» Data under study
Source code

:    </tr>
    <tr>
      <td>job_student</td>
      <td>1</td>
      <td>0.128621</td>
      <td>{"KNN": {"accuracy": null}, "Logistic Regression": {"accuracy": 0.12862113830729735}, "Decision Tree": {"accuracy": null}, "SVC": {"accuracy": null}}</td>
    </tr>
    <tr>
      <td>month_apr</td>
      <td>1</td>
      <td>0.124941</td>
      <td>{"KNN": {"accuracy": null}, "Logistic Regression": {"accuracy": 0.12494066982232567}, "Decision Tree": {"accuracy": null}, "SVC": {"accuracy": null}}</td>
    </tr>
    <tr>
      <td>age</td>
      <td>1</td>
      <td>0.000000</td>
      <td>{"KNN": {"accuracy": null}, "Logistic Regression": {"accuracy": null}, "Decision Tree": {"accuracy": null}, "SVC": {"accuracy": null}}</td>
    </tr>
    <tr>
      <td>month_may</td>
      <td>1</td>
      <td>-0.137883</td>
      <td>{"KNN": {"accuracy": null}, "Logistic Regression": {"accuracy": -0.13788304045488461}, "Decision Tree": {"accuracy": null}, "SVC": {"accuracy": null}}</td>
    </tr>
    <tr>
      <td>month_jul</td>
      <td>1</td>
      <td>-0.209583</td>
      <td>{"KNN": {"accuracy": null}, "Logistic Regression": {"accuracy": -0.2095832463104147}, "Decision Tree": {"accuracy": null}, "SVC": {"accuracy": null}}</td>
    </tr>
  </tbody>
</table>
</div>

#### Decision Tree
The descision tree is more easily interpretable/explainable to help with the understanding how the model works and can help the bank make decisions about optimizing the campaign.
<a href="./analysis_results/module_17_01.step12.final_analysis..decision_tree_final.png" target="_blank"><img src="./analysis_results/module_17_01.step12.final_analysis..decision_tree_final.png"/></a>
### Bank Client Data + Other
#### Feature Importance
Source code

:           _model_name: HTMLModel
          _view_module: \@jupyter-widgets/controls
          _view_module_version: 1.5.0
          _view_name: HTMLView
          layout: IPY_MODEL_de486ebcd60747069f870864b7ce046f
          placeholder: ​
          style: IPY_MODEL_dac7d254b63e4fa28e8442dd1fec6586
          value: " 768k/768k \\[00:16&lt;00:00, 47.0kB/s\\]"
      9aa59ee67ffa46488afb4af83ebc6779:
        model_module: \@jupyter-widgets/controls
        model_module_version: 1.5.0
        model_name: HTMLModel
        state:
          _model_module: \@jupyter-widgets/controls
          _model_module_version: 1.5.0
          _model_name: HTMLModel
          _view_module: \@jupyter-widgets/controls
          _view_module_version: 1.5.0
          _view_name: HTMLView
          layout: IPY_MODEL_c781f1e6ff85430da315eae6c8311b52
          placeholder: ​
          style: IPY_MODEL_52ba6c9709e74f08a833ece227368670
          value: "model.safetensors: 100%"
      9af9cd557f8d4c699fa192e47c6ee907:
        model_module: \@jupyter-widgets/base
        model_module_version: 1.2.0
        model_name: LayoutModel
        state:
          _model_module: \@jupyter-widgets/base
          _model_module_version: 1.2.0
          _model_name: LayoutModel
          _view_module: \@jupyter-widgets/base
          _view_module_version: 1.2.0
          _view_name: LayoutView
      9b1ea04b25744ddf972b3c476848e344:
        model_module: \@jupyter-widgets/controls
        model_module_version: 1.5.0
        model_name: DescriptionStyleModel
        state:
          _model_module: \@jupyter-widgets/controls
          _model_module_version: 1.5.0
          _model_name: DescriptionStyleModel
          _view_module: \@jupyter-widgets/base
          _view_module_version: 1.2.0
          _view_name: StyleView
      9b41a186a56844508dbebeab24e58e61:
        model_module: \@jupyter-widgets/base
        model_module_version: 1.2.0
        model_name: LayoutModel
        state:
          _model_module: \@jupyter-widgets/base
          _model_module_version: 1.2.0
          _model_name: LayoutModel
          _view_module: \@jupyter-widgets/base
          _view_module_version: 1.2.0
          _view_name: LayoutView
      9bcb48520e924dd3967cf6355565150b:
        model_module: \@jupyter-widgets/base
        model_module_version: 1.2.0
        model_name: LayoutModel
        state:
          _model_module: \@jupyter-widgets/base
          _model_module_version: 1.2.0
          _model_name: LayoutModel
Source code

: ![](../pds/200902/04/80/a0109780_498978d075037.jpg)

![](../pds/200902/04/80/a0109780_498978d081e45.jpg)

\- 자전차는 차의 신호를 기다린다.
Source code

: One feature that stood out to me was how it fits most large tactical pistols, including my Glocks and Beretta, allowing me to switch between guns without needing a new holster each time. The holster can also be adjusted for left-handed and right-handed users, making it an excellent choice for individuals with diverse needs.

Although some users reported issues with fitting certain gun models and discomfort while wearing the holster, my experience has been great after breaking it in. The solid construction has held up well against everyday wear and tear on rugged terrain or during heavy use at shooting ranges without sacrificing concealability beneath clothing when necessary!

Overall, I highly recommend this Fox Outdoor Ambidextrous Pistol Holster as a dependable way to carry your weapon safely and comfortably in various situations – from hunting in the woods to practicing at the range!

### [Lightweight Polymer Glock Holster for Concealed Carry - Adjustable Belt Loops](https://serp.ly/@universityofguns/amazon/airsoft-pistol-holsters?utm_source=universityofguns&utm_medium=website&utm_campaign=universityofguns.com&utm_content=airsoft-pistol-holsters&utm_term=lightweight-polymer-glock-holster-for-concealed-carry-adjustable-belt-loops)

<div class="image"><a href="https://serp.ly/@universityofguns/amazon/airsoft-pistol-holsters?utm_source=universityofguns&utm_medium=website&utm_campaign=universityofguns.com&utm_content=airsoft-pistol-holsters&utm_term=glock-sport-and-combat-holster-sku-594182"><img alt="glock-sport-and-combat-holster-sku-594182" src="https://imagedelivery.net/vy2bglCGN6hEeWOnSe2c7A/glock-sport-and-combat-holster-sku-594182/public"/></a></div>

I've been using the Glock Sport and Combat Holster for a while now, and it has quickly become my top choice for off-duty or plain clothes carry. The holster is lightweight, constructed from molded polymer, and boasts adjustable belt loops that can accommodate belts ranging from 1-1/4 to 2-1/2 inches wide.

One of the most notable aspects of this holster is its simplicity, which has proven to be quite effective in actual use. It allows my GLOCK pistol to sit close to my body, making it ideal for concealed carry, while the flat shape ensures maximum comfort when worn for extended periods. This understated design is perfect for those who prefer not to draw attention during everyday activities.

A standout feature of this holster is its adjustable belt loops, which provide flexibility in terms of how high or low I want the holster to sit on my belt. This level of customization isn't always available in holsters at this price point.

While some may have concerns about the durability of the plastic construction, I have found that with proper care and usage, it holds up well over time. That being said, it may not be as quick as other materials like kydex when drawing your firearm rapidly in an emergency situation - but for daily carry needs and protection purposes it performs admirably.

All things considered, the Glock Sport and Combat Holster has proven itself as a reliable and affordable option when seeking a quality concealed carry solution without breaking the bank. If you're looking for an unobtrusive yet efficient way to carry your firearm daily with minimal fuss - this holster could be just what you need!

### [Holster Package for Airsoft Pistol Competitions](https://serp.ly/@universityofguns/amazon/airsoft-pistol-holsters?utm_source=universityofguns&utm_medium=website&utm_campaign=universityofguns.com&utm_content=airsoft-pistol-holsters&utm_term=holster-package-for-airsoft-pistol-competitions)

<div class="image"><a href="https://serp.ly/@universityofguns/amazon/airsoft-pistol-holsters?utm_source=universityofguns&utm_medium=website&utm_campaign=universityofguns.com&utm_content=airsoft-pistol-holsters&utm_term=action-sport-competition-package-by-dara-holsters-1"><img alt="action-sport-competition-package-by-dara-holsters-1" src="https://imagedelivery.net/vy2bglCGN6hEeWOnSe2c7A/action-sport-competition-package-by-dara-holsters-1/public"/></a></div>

» To-do item
Reproduce the items above, swapping every "accuracy" for "score" and leaving everything else unchanged.

» Output below
Source code

:    </tr>
    <tr>
      <td>job_student</td>
      <td>1</td>
      <td>0.128621</td>
      <td>{"KNN": {"score": null}, "Logistic Regression": {"score": 0.12862113830729735}, "Decision Tree": {"score": null}, "SVC": {"score": null}}</td>
    </tr>
    <tr>
      <td>month_apr</td>
      <td>1</td>
      <td>0.124941</td>
      <td>{"KNN": {"score": null}, "Logistic Regression": {"score": 0.12494066982232567}, "Decision Tree": {"score": null}, "SVC": {"score": null}}</td>
    </tr>
    <tr>
      <td>age</td>
      <td>1</td>
      <td>0.000000</td>
      <td>{"KNN": {"score": null}, "Logistic Regression": {"score": null}, "Decision Tree": {"score": null}, "SVC": {"score": null}}</td>
    </tr>
    <tr>
      <td>month_may</td>
      <td>1</td>
      <td>-0.137883</td>
      <td>{"KNN": {"score": null}, "Logistic Regression": {"score": -0.13788304045488461}, "Decision Tree": {"score": null}, "SVC": {"score": null}}</td>
    </tr>
    <tr>
      <td>month_jul</td>
      <td>1</td>
      <td>-0.209583</td>
      <td>{"KNN": {"score": null}, "Logistic Regression": {"score": -0.2095832463104147}, "Decision Tree": {"score": null}, "SVC": {"score": null}}</td>
    </tr>
  </tbody>
</table>
</div>

#### Decision Tree
The descision tree is more easily interpretable/explainable to help with the understanding how the model works and can help the bank make decisions about optimizing the campaign.
<a href="./analysis_results/module_17_01.step12.final_analysis..decision_tree_final.png" target="_blank"><img src="./analysis_results/module_17_01.step12.final_analysis..decision_tree_final.png"/></a>
### Bank Client Data + Other
#### Feature Importance
Source code

:           _model_name: HTMLModel
          _view_module: \@jupyter-widgets/controls
          _view_module_version: 1.5.0
          _view_name: HTMLView
          layout: IPY_MODEL_de486ebcd60747069f870864b7ce046f
          placeholder: ​
          style: IPY_MODEL_dac7d254b63e4fa28e8442dd1fec6586
          value: " 768k/768k \\[00:16&lt;00:00, 47.0kB/s\\]"
      9aa59ee67ffa46488afb4af83ebc6779:
        model_module: \@jupyter-widgets/controls
        model_module_version: 1.5.0
        model_name: HTMLModel
        state:
          _model_module: \@jupyter-widgets/controls
          _model_module_version: 1.5.0
          _model_name: HTMLModel
          _view_module: \@jupyter-widgets/controls
          _view_module_version: 1.5.0
          _view_name: HTMLView
          layout: IPY_MODEL_c781f1e6ff85430da315eae6c8311b52
          placeholder: ​
          style: IPY_MODEL_52ba6c9709e74f08a833ece227368670
          value: "model.safetensors: 100%"
      9af9cd557f8d4c699fa192e47c6ee907:
        model_module: \@jupyter-widgets/base
        model_module_version: 1.2.0
        model_name: LayoutModel
        state:
          _model_module: \@jupyter-widgets/base
          _model_module_version: 1.2.0
          _model_name: LayoutModel
          _view_module: \@jupyter-widgets/base
          _view_module_version: 1.2.0
          _view_name: LayoutView
      9b1ea04b25744ddf972b3c476848e344:
        model_module: \@jupyter-widgets/controls
        model_module_version: 1.5.0
        model_name: DescriptionStyleModel
        state:
          _model_module: \@jupyter-widgets/controls
          _model_module_version: 1.5.0
          _model_name: DescriptionStyleModel
          _view_module: \@jupyter-widgets/base
          _view_module_version: 1.2.0
          _view_name: StyleView
      9b41a186a56844508dbebeab24e58e61:
        model_module: \@jupyter-widgets/base
        model_module_version: 1.2.0
        model_name: LayoutModel
        state:
          _model_module: \@jupyter-widgets/base
          _model_module_version: 1.2.0
          _model_name: LayoutModel
          _view_module: \@jupyter-widgets/base
          _view_module_version: 1.2.0
          _view_name: LayoutView
      9bcb48520e924dd3967cf6355565150b:
        model_module: \@jupyter-widgets/base
        model_module_version: 1.2.0
        model_name: LayoutModel
        state:
          _model_module: \@jupyter-widgets/base
          _model_module_version: 1.2.0
          _model_name: LayoutModel
Source code

: ![](../pds/200902/04/80/a0109780_498978d075037.jpg)

![](../pds/200902/04/80/a0109780_498978d081e45.jpg)

\- 자전차는 차의 신호를 기다린다.
Source code

: One feature that stood out to me was how it fits most large tactical pistols, including my Glocks and Beretta, allowing me to switch between guns without needing a new holster each time. The holster can also be adjusted for left-handed and right-handed users, making it an excellent choice for individuals with diverse needs.

Although some users reported issues with fitting certain gun models and discomfort while wearing the holster, my experience has been great after breaking it in. The solid construction has held up well against everyday wear and tear on rugged terrain or during heavy use at shooting ranges without sacrificing concealability beneath clothing when necessary!

Overall, I highly recommend this Fox Outdoor Ambidextrous Pistol Holster as a dependable way to carry your weapon safely and comfortably in various situations – from hunting in the woods to practicing at the range!

### [Lightweight Polymer Glock Holster for Concealed Carry - Adjustable Belt Loops](https://serp.ly/@universityofguns/amazon/airsoft-pistol-holsters?utm_source=universityofguns&utm_medium=website&utm_campaign=universityofguns.com&utm_content=airsoft-pistol-holsters&utm_term=lightweight-polymer-glock-holster-for-concealed-carry-adjustable-belt-loops)

<div class="image"><a href="https://serp.ly/@universityofguns/amazon/airsoft-pistol-holsters?utm_source=universityofguns&utm_medium=website&utm_campaign=universityofguns.com&utm_content=airsoft-pistol-holsters&utm_term=glock-sport-and-combat-holster-sku-594182"><img alt="glock-sport-and-combat-holster-sku-594182" src="https://imagedelivery.net/vy2bglCGN6hEeWOnSe2c7A/glock-sport-and-combat-holster-sku-594182/public"/></a></div>

I've been using the Glock Sport and Combat Holster for a while now, and it has quickly become my top choice for off-duty or plain clothes carry. The holster is lightweight, constructed from molded polymer, and boasts adjustable belt loops that can accommodate belts ranging from 1-1/4 to 2-1/2 inches wide.

One of the most notable aspects of this holster is its simplicity, which has proven to be quite effective in actual use. It allows my GLOCK pistol to sit close to my body, making it ideal for concealed carry, while the flat shape ensures maximum comfort when worn for extended periods. This understated design is perfect for those who prefer not to draw attention during everyday activities.

A standout feature of this holster is its adjustable belt loops, which provide flexibility in terms of how high or low I want the holster to sit on my belt. This level of customization isn't always available in holsters at this price point.

While some may have concerns about the durability of the plastic construction, I have found that with proper care and usage, it holds up well over time. That being said, it may not be as quick as other materials like kydex when drawing your firearm rapidly in an emergency situation - but for daily carry needs and protection purposes it performs admirably.

All things considered, the Glock Sport and Combat Holster has proven itself as a reliable and affordable option when seeking a quality concealed carry solution without breaking the bank. If you're looking for an unobtrusive yet efficient way to carry your firearm daily with minimal fuss - this holster could be just what you need!

### [Holster Package for Airsoft Pistol Competitions](https://serp.ly/@universityofguns/amazon/airsoft-pistol-holsters?utm_source=universityofguns&utm_medium=website&utm_campaign=universityofguns.com&utm_content=airsoft-pistol-holsters&utm_term=holster-package-for-airsoft-pistol-competitions)

<div class="image"><a href="https://serp.ly/@universityofguns/amazon/airsoft-pistol-holsters?utm_source=universityofguns&utm_medium=website&utm_campaign=universityofguns.com&utm_content=airsoft-pistol-holsters&utm_term=action-sport-competition-package-by-dara-holsters-1"><img alt="action-sport-competition-package-by-dara-holsters-1" src="https://imagedelivery.net/vy2bglCGN6hEeWOnSe2c7A/action-sport-competition-package-by-dara-holsters-1/public"/></a></div>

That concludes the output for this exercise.